I was barely in the door after a long day when my phone began playing a symphony of text message alerts from a pilot friend who also happens to ride. “What are you doing? I saw some F18’s. We need to go look! Get the bike out and let’s go.” I am game for just about anything so I swapped out my dress for leathers and my heels for boots, pulled the all new 2016 Suzuki GSX-S 1000F out of the garage and by the time I reached for my helmet, my riding partner was at the end of the driveway fired up to find some cool fighter jets.
Onto the bike, down with visor, grab hold of the grips on the Renthal FatBar and with a twist of the wrist, we were off for some plane spotting.
This roadster is new to the Suzuki line up boasting a newly designed chassis and can be purchased fully faired or naked. “You mean a Gixxer” is the usual response when I identify the bike. The ‘Gixxer’(GSX-R) has been a fan favourite of the Suzuki supersport lineup since its introduction in approximately 1992. The first 1000cc model appeared in 2001. Now, with the introduction of the GSX-S 1000F, Suzuki has the competition in the cross hairs in the sport-touring category – except this one has a feisty personality.
What’s the difference between an R and an S? R is a race bike, designed for speed and agility. Race bikes are aggressive; offer a compact rider triangle (seat-pegs-bars) lending the rider to a crouch position. These bikes are designed and tuned for high speed performance on a track. S represents Standard or Sport, which offers a more generous rider triangle with an upright seated position for extended saddle time in comfort and in this case, without sacrificing great handling.
For 2016, it’s all about the ride and less about the adventure of where the 17 litre fuel tank can take you as overnight accessories, like side bags, are not yet available.
The GSX-S may be marketed as a sport touring bike but shares not only the GSX-R Swingarm, but also the 999cc, four stroke, liquid cooled engine of its GSX-R sibling, albeit in a slightly tuned down version. The low-end torque is prevalent from the first twist of the throttle and will get your heart pounding with excitement running up the six-speed transmission to merge with highway traffic.
You will run through the gears quick. The digital tach has markers at 5,000 and 10,000 RPM but I found based on sound and speed alone, I was changing gears right around the 6K marker. If your speed is lowered without paying attention to your gears, the bike is quick to remind you in performance that a downshift is necessary, especially at city speeds.

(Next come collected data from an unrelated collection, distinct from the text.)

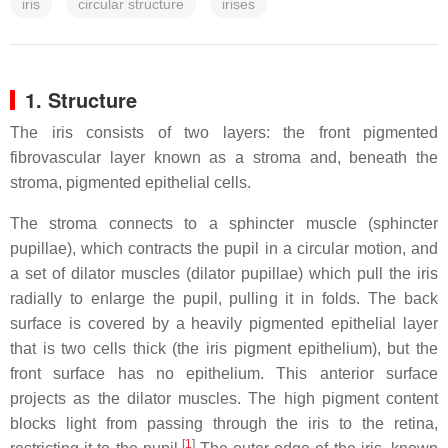
iris
circular structure
irises
1. Structure
The iris consists of two layers: the front pigmented
fibrovascular layer known as a stroma and, beneath the
stroma, pigmented epithelial cells.
The stroma connects to a sphincter muscle (sphincter
pupillae), which contracts the pupil in a circular motion, and
a set of dilator muscles (dilator pupillae) which pull the iris
radially to enlarge the pupil, pulling it in folds. The back
surface is covered by a heavily pigmented epithelial layer
that is two cells thick (the iris pigment epithelium), but the
front surface has no epithelium. This anterior surface
projects as the dilator muscles. The high pigment content
blocks light from passing through the iris to the retina,
[
1
]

With instant power delivery, an inexperienced rider may be caught off-guard, but a more seasoned two-wheeled junkie will delight to experience front wheel lift between 3rd and 4th gear and beyond. Throttle response is evenly matched with compression to quickly correct a surprise.
Cue traction control. The advanced Suzuki Traction Control System puts the rider in charge of the throttle with four modes – low, mid and high sensitivity as well as off. Switching from 1 (low) and 2 (mid) noticeably tames the experience. With varying levels, a rider can build confidence as they get to know the bike before unleashing its full potential. I was grateful for this feature after getting caught in a torrential downpour that came with a loud light show a few days later.
In these situations, it is reassuring to know that you have ABS braking. Pair that front disc twin rotor Brembos, and single rotor disc brakes in the rear and you’re ready for anything mother nature tries to throw at you. The 24 lb. weight gain (472 lb. curb weight) over the GSX-R is hardly noticeable allowing the GSX-S to compete against the best in show in the agility course.
Just as the Dunlop radials were starting to stick, 120/70ZR17 in front and 80/50ZR17 in the rear, we found the F18s. They were nothing short of magnificent. Security clearance definitely has its perks as I rode up alongside these beasts and was fortunate enough to get a photo.